_MATERIAL FOR THE TASK:_
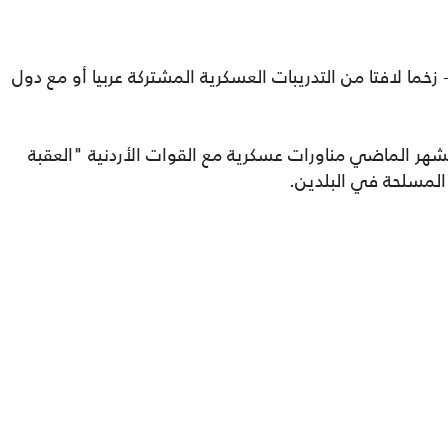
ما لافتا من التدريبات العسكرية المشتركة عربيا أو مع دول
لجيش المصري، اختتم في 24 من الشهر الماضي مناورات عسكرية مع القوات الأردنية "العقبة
* * *
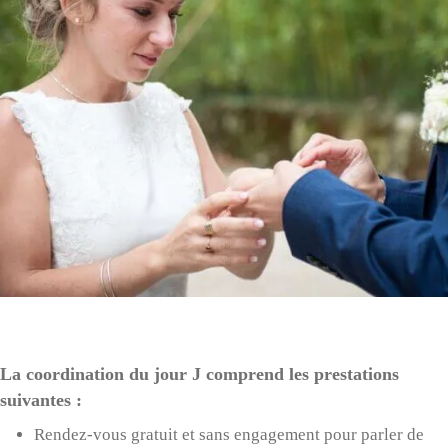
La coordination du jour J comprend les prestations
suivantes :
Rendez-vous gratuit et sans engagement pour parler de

_TASK ITEM:_ Give back exactly the lines above, from the line containing "ما لافتا من" through the line containing "لجيش المصري، اختتم", with both end lines and nothing more.

_RESPONSE TO THIS TASK:_
ما لافتا من التدريبات العسكرية المشتركة عربيا أو مع دول
لجيش المصري، اختتم في 24 من الشهر الماضي مناورات عسكرية مع القوات الأردنية "العقبة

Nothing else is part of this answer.